22 setembro 2007


Como a raposa no livro do príncipe que primeiro leu em pequena, começou calmamente a vestir o seu coração. A acalmá-lo, a sossegá-lo, a explicar-lhe que era apenas um fim de semana e que um homem é igual a outros homens. O coração, enquanto se vestia, ia contrapondo, que não, que não era bem assim, que se lembrasse do quanto procurara o Vítor e em nenhum outro homem o encontrara. Teimosa como era, deixou o seu próprio coração a falar sozinho e passou a tratar do seu corpo. O banho demorado, a depilação cuidada, o hidratante cuidadosamente aplicado, o perfume dos dias que se desejavam bonitos, a lingerie escolhida para não ser demasiado óbvia, a roupa preta que a fazia sentir-se em casa, onde quer que estivesse.
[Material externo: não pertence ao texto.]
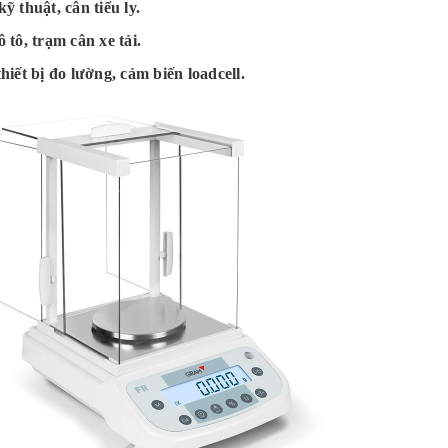
ỹ thuật, cân tiểu ly.
 tô, trạm cân xe tải.
hiết bị đo lường, cảm biến loadcell.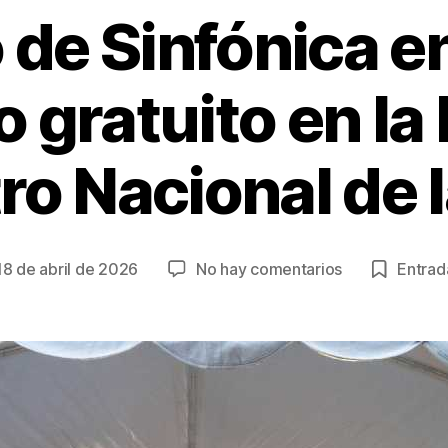
de Sinfónica e
 gratuito en la
ro Nacional de 
en
18 de abril de 2026
No hay comentarios
Entrada
cha
Sábado
de
Sinfónica
trada
en
Jeans:
concierto
gratuito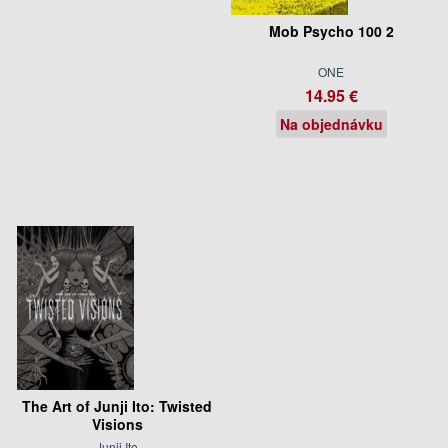
Mob Psycho 100 2
ONE
14.95 €
Na objednávku
The Art of Junji Ito: Twisted
Visions
Junji Ito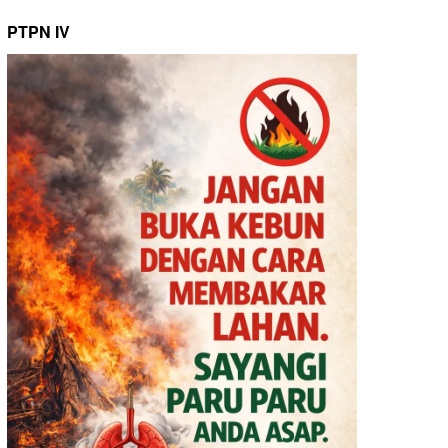
PTPN IV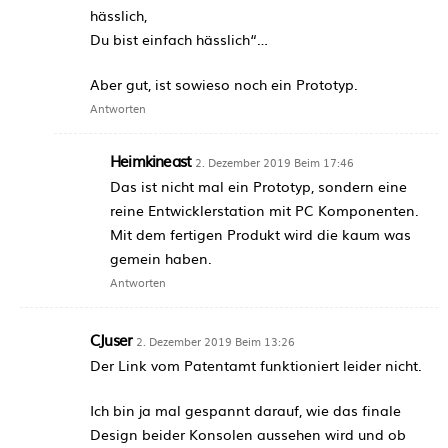
hässlich,
Du bist einfach hässlich“…
Aber gut, ist sowieso noch ein Prototyp.
Antworten
Heimkineast
2. Dezember 2019 Beim 17:46
Das ist nicht mal ein Prototyp, sondern eine
reine Entwicklerstation mit PC Komponenten.
Mit dem fertigen Produkt wird die kaum was
gemein haben.
Antworten
CJuser
2. Dezember 2019 Beim 13:26
Der Link vom Patentamt funktioniert leider nicht.
Ich bin ja mal gespannt darauf, wie das finale
Design beider Konsolen aussehen wird und ob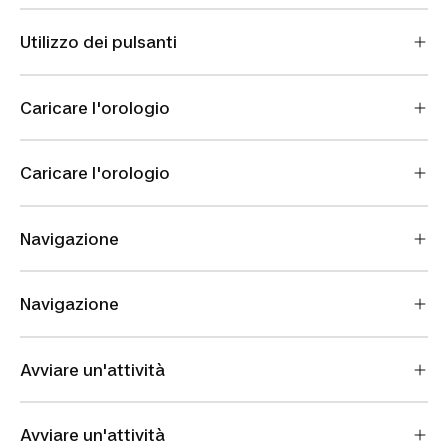
Utilizzo dei pulsanti
Caricare l'orologio
Caricare l'orologio
Navigazione
Navigazione
Avviare un'attività
Avviare un'attività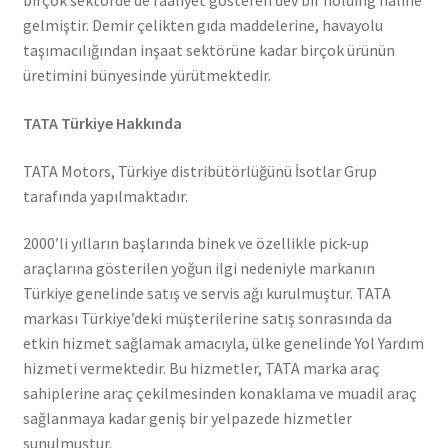
birçok sektörde de faaliyet gösteren dev bir holding haline
gelmiştir. Demir çelikten gıda maddelerine, havayolu
taşımacılığından inşaat sektörüne kadar birçok ürünün
üretimini bünyesinde yürütmektedir.
TATA Türkiye Hakkında
TATA Motors, Türkiye distribütörlüğünü İsotlar Grup
tarafında yapılmaktadır.
2000’li yılların başlarında binek ve özellikle pick-up
araçlarına gösterilen yoğun ilgi nedeniyle markanın
Türkiye genelinde satış ve servis ağı kurulmuştur. TATA
markası Türkiye’deki müşterilerine satış sonrasında da
etkin hizmet sağlamak amacıyla, ülke genelinde Yol Yardım
hizmeti vermektedir. Bu hizmetler, TATA marka araç
sahiplerine araç çekilmesinden konaklama ve muadil araç
sağlanmaya kadar geniş bir yelpazede hizmetler
sunulmuştur.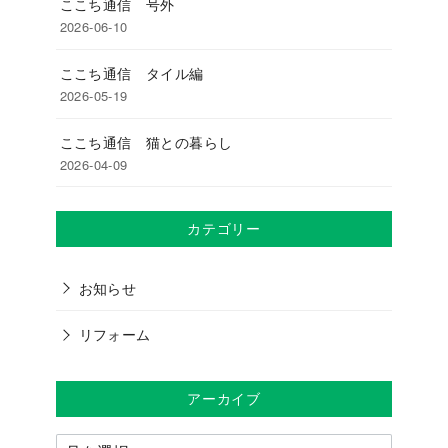
ここち通信 号外
2026-06-10
ここち通信 タイル編
2026-05-19
ここち通信 猫との暮らし
2026-04-09
カテゴリー
お知らせ
リフォーム
アーカイブ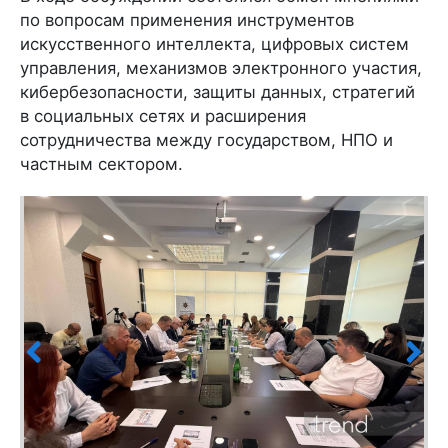
по вопросам применения инструментов
искусственного интеллекта, цифровых систем
управления, механизмов электронного участия,
кибербезопасности, защиты данных, стратегий
в социальных сетях и расширения
сотрудничества между государством, НПО и
частным сектором.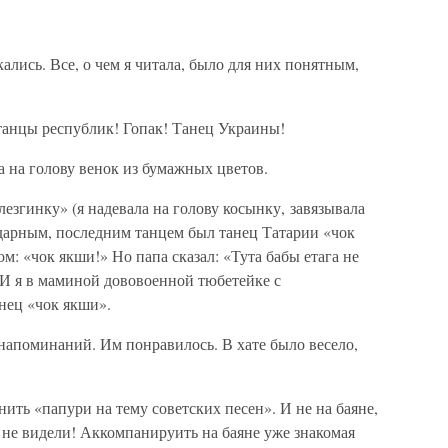
лись. Все, о чем я читала, было для них понятным,
анцы республик! Гопак! Танец Украины!
а на голову венок из бумажных цветов.
езгинку» (я надевала на голову косынку, завязывала
Ударным, последним танцем был танец Татарии «чок
м: «чок якши!» Но папа сказал: «Тута бабы етага не
. И я в маминой дововоенной тюбетейке с
нец «чок якши».
напоминаний. Им понравилось. В хате было весело,
ь «папури на тему советских песен». И не на баяне,
ще не видели! Аккомпанируить на баяне уже знакомая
Viu-se ao espelho. Com o passar do tempo, ia dando por ela a lamentar que os homens que ia conhecendo não a tivessem conhecido quando era ainda firme, lisa, virgem de ressentimentos e desconfianças.
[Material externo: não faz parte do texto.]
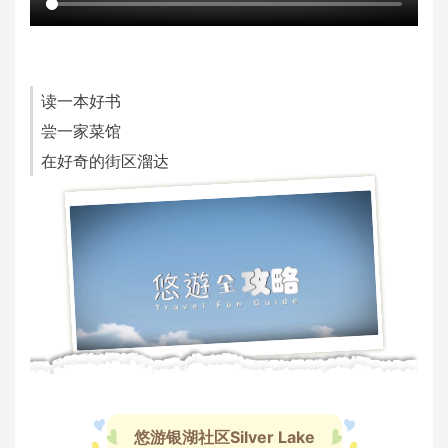
读一本好书
尝一家菜馆
在好奇的街区溜达
悠游银湖社区Silver Lake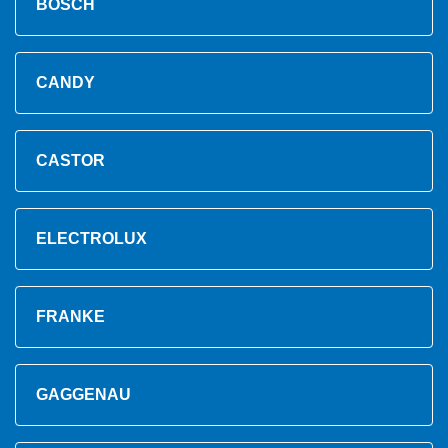
BOSCH
CANDY
CASTOR
ELECTROLUX
FRANKE
GAGGENAU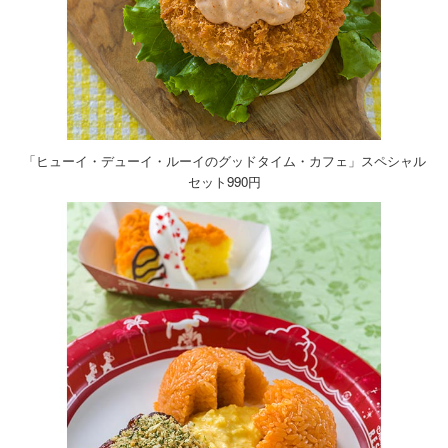
「ヒューイ・デューイ・ルーイのグッドタイム・カフェ」スペシャル
セット990円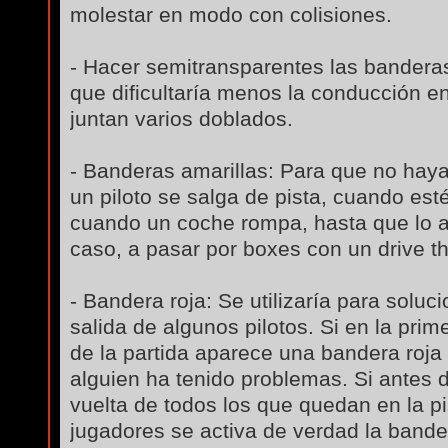
molestar en modo con colisiones.
- Hacer semitransparentes las banderas 
que dificultaría menos la conducción e
juntan varios doblados.
- Banderas amarillas: Para que no ha
un piloto se salga de pista, cuando es
cuando un coche rompa, hasta que lo a
caso, a pasar por boxes con un drive t
- Bandera roja: Se utilizaría para soluc
salida de algunos pilotos. Si en la prim
de la partida aparece una bandera roj
alguien ha tenido problemas. Si antes 
vuelta de todos los que quedan en la pi
jugadores se activa de verdad la bande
Sacudiu o cabelo como quem quer sacudir anos de peso e escolheu as botas. Agora sim, era uma guerreira a postos, temerária, invencível.
Os passos tremeram-lhe quando começou a dirigir-se para a porta, quando iniciou o caminho que a levaria aos braços do homem, mas fingiu que não reparava.
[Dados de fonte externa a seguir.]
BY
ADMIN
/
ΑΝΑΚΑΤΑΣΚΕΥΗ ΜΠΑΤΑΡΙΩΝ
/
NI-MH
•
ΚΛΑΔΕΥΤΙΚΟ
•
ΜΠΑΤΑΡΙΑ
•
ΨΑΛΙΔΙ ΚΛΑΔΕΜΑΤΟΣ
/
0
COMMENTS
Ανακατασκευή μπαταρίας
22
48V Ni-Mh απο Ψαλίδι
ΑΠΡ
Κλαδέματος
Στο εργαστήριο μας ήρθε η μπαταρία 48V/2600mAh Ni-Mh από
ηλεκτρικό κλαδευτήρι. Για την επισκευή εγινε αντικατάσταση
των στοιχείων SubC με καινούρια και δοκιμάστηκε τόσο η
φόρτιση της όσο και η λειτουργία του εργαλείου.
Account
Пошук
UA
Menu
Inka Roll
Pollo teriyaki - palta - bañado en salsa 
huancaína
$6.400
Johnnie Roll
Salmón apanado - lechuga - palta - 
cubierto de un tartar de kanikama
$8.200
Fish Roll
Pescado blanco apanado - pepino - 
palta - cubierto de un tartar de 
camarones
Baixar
Dele visualizava retalhos, as mãos (lembrava-se delas no seu peito tímido, nas suas coxas, apertando-lhe as nádegas), os olhos (via-os brilhantes, na luz trémula do cais, embalados pelas ondas do rio), a voz (ouvia-o sussurrar-lhe o prazer, o desejo, a vontade e a surpresa), a nuca (sentia-lhe a pele quente e suada quando os seus beijos se iam afastando da boca e procuravam o outro todo que era o homem).
Saiu de casa deixando atrás de si todas as imagens, memórias, histórias e desencantos.
Aquele homem era agora, ele apenas, ela apenas, nada mais caberia na cama onde se deitariam ansiosos, sedentos e surpreendidos. A noite, apenas essa. Sem pressas, sem planos, sem expectativas. O prazer. Puro. O prazer do sexo que aos poucos lhe ia descobrindo. O prazer dos risos leves. O prazer da pele dele na sua. O prazer que lhes iluminaria o sono, depois de cansados e saciados.
Fechou a porta de casa e a farda de guerreira já lhe pesava.